Text block —
Matters came to a head in 1931, when the combined effects of over-abundant oil supplies on the global markets and the economic destabilization of the Great Depression, led to fluctuations which drastically reduced annual payments accruing to Iran to a fifth of what it had received in the previous year. In that year APOC informed the Iranian government that its royalties for the year would amount to a mere £366,782 while in the same period the company's income taxes paid to the British government amounted to approximately £1,000,000. Furthermore, while the company's profits declined 36 percent for the year, the revenues paid to the Iranian government pursuant to the company's accounting practices decreased by 76 percent. Such a precipitous drop in royalties appeared to confirm suspicions of bad faith, and Teymourtash indicated that the parties would have to revisit negotiations.

However, Reza Shah was soon to assert his authority by dramatically inserting himself into the negotiations. The monarch attended a meeting of the Council of Ministers in November 1932, and after publicly rebuking Teymourtash for his failure to secure an agreement, dictated a letter to cabinet cancelling the D'Arcy Agreement. The Iranian government notified APOC that it would cease further negotiations and demanded cancellation of the D'Arcy concession. Rejecting the cancellation, the British government espoused the claim on behalf of APOC and brought the dispute before the Permanent Court of International Justice at the Hague, asserting that it regarded itself "as entitled to take all such measures as the situation may demand for the Company's protection." The Permanent Court of International Justice was a tool of the League of Nations which, in turn, was dominated by the victors of World War I. At this point, Hassan Taqizadeh, had been appointed the new Iranian Minister entrusted with the task of assuming responsibility for the oil dossier. In modern political history, Taqizadeh is known as a secular politician who believed that "outwardly and inwardly, in body and in spirit, Iran must become Europeanized". Taqizadeh was to intimate to the British that the cancellation was simply meant to expedite negotiations and that it would constitute political suicide for Iran to withdraw from negotiations.

Data to examine —
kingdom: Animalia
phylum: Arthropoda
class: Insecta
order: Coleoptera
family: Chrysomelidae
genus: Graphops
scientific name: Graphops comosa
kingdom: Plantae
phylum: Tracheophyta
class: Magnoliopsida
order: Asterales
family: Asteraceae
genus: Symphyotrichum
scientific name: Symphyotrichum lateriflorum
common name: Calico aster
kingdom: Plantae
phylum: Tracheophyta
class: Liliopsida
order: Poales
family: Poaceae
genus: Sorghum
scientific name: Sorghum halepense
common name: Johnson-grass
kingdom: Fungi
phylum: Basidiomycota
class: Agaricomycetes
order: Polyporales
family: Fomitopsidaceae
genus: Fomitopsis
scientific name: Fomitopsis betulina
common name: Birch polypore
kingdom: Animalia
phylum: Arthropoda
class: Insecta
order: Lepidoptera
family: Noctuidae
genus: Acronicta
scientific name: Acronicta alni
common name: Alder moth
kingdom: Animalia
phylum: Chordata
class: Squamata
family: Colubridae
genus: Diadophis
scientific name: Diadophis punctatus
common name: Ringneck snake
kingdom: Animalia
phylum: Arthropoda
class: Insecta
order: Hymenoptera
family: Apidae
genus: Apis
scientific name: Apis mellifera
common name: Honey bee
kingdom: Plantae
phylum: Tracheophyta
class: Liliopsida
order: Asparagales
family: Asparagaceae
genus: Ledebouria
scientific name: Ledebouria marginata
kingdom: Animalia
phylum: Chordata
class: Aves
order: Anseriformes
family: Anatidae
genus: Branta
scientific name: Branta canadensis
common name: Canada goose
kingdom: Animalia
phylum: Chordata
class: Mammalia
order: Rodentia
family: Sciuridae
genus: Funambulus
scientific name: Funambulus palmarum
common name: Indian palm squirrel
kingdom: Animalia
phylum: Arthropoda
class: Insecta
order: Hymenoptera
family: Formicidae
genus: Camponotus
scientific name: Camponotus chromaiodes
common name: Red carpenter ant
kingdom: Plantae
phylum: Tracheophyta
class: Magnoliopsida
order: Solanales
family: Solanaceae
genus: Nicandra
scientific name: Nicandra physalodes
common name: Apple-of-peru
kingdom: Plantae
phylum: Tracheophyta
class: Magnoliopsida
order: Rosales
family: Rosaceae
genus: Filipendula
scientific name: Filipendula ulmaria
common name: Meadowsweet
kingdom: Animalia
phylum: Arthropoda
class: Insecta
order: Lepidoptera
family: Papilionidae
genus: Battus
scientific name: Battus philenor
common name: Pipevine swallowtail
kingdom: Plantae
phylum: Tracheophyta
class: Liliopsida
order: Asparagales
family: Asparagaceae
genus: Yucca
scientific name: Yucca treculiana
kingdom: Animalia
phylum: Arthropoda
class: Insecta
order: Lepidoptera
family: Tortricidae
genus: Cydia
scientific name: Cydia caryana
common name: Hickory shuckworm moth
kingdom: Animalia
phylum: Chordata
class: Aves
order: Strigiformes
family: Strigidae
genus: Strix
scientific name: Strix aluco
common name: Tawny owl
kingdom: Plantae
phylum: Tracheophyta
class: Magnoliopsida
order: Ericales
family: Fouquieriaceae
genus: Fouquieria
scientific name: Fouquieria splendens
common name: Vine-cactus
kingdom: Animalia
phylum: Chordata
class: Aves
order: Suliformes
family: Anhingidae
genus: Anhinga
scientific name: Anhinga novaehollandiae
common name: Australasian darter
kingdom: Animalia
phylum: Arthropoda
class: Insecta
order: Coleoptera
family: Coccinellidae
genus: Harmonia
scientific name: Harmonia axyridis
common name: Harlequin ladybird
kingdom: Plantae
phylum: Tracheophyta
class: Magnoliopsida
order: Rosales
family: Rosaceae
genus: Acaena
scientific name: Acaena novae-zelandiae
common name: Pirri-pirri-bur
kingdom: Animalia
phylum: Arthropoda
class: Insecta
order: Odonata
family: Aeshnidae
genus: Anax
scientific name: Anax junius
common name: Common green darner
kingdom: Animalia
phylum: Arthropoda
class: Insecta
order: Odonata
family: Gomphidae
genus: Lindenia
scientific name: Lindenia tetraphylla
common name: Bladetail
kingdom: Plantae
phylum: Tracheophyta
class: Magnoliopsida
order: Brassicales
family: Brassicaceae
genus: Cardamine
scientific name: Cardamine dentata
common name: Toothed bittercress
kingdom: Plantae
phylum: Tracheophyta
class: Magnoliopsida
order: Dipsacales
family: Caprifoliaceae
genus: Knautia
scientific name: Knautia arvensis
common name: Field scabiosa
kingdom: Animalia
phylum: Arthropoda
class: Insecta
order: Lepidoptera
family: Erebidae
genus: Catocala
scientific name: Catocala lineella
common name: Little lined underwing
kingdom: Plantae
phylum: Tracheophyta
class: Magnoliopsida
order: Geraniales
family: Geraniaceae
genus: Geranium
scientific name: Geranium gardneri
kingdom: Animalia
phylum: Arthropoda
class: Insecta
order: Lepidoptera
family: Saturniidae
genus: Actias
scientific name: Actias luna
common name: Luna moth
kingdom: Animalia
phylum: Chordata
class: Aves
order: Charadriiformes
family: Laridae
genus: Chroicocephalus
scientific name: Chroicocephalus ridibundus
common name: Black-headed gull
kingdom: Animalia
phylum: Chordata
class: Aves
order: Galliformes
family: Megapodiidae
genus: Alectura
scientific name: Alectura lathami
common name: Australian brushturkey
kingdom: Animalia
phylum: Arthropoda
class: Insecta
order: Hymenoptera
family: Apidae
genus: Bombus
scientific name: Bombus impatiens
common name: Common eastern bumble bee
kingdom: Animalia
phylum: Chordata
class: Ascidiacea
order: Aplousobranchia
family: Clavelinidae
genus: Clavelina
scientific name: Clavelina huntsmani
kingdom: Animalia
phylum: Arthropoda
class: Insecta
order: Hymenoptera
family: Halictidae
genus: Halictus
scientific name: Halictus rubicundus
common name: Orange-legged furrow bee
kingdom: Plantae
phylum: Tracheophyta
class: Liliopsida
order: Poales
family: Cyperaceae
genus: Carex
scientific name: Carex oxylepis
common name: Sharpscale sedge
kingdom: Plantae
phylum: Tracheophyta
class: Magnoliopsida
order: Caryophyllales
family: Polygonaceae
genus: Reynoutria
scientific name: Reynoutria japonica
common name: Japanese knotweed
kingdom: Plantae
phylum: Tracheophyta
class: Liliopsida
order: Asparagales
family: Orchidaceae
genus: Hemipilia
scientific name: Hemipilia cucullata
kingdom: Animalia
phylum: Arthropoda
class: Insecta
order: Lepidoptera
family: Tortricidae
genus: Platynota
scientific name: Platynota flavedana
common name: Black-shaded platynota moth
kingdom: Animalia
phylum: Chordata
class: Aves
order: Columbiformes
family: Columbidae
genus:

About this exercise — In the text on the Iranian oil dispute, how much did APOC tell the Iranian government its royalties for the year would amount to?

Completed task — £366,782.